Portanto, utilizar “os alunos e as alunas foram ao parque” seria pleonasmo. Contudo,
ao contrário da gramática tradicional, a linguística acredita que a língua é
viva e sempre disposta a alterações, já a gramática é menos suscetível a
mudanças.
Quem defende a ideia do uso de
uma linguagem neutra entende que algumas pessoas podem se sentirem confortáveis
sendo tratadas tanto no masculino como no feminino, mas, para outras, esses termos
podem ser opressores, pois as empurram para um contexto em que elas não se
sentem representadas. Por outro lado, há quem acredita que alterar a estrutura
da língua portuguesa com essas adaptações seria uma medida extrema para atender
a um grupo que não chega nem a 15% da comunidade LGBTQIA+.

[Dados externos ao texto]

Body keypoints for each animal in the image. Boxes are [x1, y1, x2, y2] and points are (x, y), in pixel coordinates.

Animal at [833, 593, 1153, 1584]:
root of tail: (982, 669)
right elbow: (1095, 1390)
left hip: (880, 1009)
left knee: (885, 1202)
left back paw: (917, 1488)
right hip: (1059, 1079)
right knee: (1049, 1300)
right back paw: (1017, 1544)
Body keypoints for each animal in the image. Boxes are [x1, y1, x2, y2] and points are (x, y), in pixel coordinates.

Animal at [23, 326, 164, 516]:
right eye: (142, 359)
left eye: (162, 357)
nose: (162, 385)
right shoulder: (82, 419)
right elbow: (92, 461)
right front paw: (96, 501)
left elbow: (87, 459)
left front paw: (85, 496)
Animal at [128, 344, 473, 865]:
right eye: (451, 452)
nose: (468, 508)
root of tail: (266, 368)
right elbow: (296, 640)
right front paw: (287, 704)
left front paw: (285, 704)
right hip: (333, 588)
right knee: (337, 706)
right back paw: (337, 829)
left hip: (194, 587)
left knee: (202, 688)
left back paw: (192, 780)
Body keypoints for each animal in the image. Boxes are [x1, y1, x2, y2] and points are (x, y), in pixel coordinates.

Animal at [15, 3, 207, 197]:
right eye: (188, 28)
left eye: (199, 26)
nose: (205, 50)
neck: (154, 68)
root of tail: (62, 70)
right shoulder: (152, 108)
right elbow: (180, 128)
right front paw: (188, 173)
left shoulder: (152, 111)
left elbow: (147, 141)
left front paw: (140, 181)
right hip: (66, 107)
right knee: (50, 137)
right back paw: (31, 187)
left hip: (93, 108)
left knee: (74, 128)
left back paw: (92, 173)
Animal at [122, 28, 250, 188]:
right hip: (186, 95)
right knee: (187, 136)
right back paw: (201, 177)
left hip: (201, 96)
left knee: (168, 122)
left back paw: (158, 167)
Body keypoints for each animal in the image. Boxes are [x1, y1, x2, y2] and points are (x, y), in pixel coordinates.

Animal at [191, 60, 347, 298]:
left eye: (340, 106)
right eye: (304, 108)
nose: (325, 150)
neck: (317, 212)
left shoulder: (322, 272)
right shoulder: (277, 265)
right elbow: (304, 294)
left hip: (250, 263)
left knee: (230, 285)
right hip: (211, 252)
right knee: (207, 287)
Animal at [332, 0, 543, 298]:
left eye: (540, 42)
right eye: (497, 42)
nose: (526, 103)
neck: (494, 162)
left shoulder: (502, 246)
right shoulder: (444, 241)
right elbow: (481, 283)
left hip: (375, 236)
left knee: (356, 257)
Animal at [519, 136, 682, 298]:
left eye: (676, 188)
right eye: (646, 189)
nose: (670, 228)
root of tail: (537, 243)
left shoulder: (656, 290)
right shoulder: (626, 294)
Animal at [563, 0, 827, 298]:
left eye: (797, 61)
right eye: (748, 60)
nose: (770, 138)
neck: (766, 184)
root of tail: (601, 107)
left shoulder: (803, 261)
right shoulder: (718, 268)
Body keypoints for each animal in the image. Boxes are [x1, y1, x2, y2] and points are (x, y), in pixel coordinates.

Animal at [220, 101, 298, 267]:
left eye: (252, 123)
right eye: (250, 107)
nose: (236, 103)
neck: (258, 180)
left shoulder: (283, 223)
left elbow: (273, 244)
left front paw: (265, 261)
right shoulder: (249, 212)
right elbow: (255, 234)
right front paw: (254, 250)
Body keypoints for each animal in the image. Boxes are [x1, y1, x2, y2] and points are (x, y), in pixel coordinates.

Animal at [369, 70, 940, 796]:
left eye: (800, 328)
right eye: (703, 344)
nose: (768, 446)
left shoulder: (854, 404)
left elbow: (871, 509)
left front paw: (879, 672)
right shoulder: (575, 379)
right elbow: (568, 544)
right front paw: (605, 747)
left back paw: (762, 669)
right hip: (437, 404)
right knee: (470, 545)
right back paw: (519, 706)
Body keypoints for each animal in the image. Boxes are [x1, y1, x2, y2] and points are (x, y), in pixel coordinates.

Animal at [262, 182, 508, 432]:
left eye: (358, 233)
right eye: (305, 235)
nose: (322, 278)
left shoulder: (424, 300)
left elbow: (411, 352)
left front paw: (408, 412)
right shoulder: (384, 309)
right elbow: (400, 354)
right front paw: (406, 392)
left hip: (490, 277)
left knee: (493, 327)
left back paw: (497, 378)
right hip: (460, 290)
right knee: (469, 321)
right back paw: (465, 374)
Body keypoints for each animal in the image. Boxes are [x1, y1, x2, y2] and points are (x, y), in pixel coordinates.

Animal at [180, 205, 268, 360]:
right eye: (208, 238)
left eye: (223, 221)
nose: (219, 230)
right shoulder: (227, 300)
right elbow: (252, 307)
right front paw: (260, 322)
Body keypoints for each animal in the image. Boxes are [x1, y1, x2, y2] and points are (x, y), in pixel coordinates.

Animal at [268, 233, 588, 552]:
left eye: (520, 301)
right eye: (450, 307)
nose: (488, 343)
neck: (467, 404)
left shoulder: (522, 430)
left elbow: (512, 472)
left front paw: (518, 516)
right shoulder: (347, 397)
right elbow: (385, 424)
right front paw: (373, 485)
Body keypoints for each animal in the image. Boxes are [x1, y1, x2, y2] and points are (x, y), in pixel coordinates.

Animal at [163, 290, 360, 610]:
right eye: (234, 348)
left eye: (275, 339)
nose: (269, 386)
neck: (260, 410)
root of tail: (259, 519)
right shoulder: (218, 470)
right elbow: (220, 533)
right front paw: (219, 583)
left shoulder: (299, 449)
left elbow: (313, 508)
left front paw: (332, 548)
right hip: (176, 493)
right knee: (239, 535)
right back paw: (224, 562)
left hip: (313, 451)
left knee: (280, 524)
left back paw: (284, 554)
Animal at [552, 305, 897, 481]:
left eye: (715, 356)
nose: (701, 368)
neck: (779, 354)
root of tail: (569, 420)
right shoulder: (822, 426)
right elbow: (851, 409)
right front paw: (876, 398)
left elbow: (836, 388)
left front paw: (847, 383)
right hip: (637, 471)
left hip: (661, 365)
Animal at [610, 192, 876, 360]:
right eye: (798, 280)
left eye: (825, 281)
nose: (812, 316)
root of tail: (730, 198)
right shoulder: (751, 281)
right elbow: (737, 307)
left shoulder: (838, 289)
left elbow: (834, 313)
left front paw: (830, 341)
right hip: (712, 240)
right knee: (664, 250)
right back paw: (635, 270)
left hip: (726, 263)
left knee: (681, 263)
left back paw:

Para a professora da Universidade
Federal de Sergipe, Raquel Freitag, com o uso de “e”, a necessidade de novas
formas gramaticais pode emperrar o sistema. Ela considera também que a
linguagem não binária pode cumprir uma demanda identitária, mas tornar o
entendimento complexo, excluindo mais pessoas. No entanto, ela pode ser
apresentada em sala de aula, uma vez que o direito à diversidade está expresso
na Base Nacional Comum Curricular, que diz ser importante contemplar o cânone,
o marginal, o culto, o popular, a cultura de massa, a cultura das mídias, a
cultura digital, as culturas infantis e juvenis, de forma a garantir uma
ampliação de repertório e uma interação e trato com o diferente.
No país que mais mata pessoas
LGBTQIA+, talvez fosse o caso de primeiramente haver uma mudança no pensamento
social para, só depois, a adaptação da língua. Pois como lembra o professor
Thiago Mio Salla, em fala para o Guia do
Estudante, a falta de aceitação do novo Acordo Ortográfico, proposto em
2009, e que muda apenas 2% de palavras na língua, já prova o quão difícil é
fazer mudanças ortográficas na língua.